Given problem: According to the Night Sight article, how many frames does the camera take in Night Sight mode after the shutter button is pressed?

Text segment:
(begin)
One of the awe-inspiring camera features announced with the Pixel 3 and 3 XL is a new shooting mode called "Night Sight" that leans on Google's advanced HDR+ processing to bring out light from the clutches of darkness. The only problem being that it wasn't actually available at launch. Nearly a month after the phone hit stores, Night Sight is only now arriving Pixel 3s and 3 XLs with a simple camera app update — promising the ability to see in the dark. Better yet, the feature will be arriving on the Pixel and Pixel 2 series as well, breathing new life into the older phones.
With about a week of experience with Night Sight, it's clear Google was in no way bluffing about Night Sight's capabilities.
How Night Sight works
We know Google has impressive camera processing software, so it never seemed particularly outlandish to suggest it could flex those muscles to bring out light in a scene that others cameras just can't. Particularly when that isn't entirely true — Huawei's new Mate 20 Pro has an extremely powerful night shooting mode that effectively uses the same recipe. OnePlus, too, has something similar in the OnePlus 6T — albeit with weaker hardware and less-capable processing. Regardless, this isn't an altogether new idea; but Google's executing.
With up to 15 longer-exposure frames, Google has an incredibly amount of data to work with — and processing to take advantage.
The formula is pretty simple, if you know how Google's Pixel phones take photos already. "HDR+" processing isn't just about creating a traditional HDR look; Google's using this multi-frame capture and processing for every photo the Pixel 3 takes, and now it's applying that same idea to low-light photos. In Night Sight mode, your camera will take between 9 and 15 frames after pressing the shutter button — the difference is that each frame has a longer exposure, sometimes as high as half a second, to capture more light.
(end)
Saved data entries:
(begin)
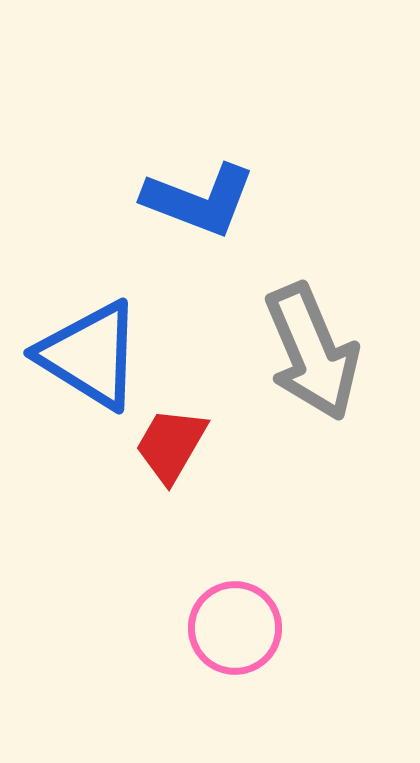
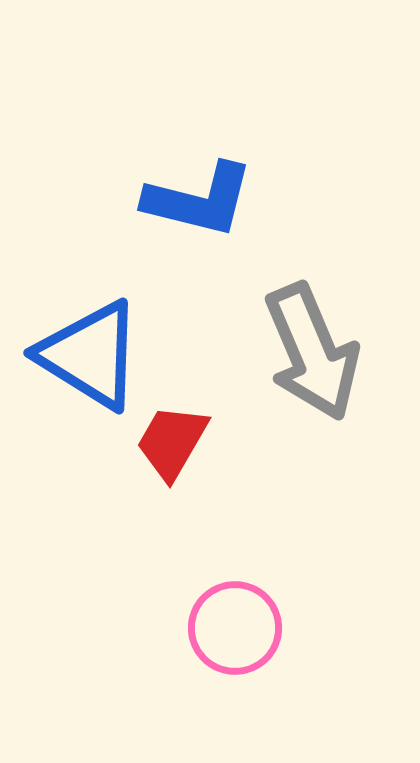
blue L-shape: rotated 7 degrees counterclockwise
red trapezoid: moved 1 px right, 3 px up
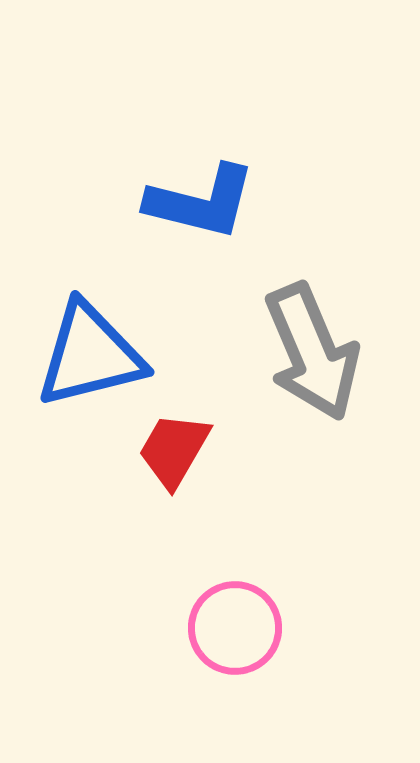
blue L-shape: moved 2 px right, 2 px down
blue triangle: rotated 46 degrees counterclockwise
red trapezoid: moved 2 px right, 8 px down
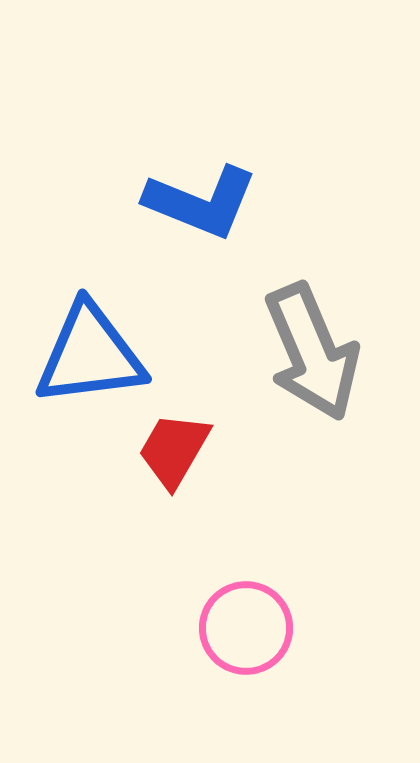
blue L-shape: rotated 8 degrees clockwise
blue triangle: rotated 7 degrees clockwise
pink circle: moved 11 px right
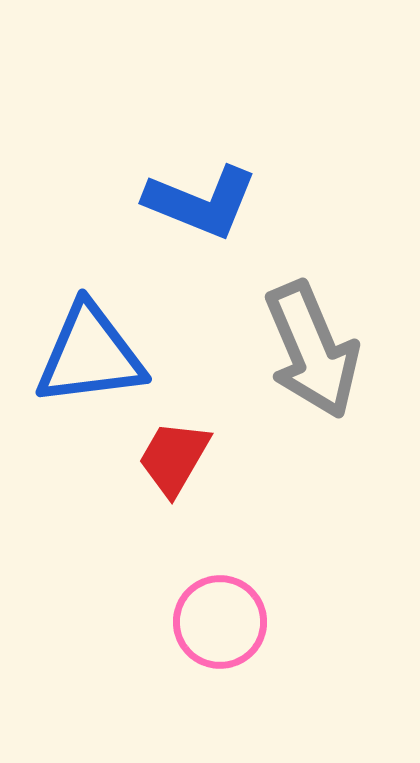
gray arrow: moved 2 px up
red trapezoid: moved 8 px down
pink circle: moved 26 px left, 6 px up
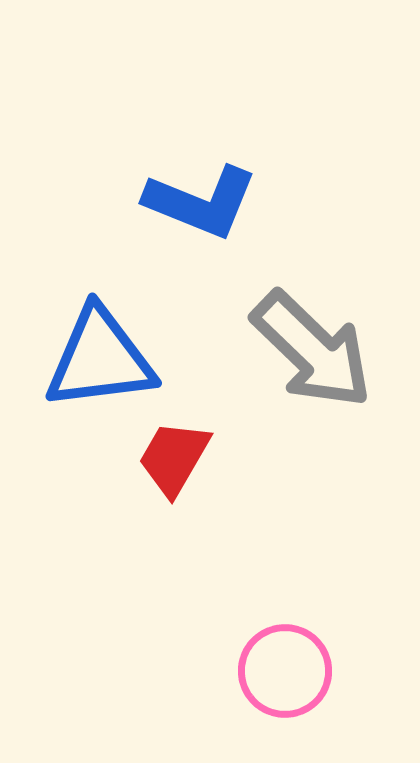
gray arrow: rotated 23 degrees counterclockwise
blue triangle: moved 10 px right, 4 px down
pink circle: moved 65 px right, 49 px down
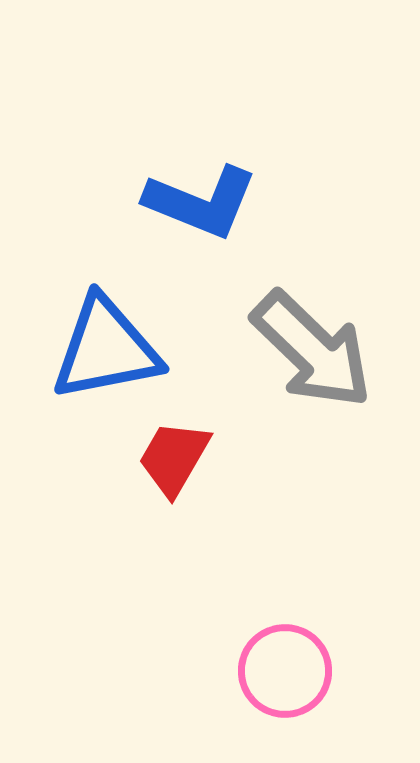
blue triangle: moved 6 px right, 10 px up; rotated 4 degrees counterclockwise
(end)
Expected answer: Between 9 and 15 frames.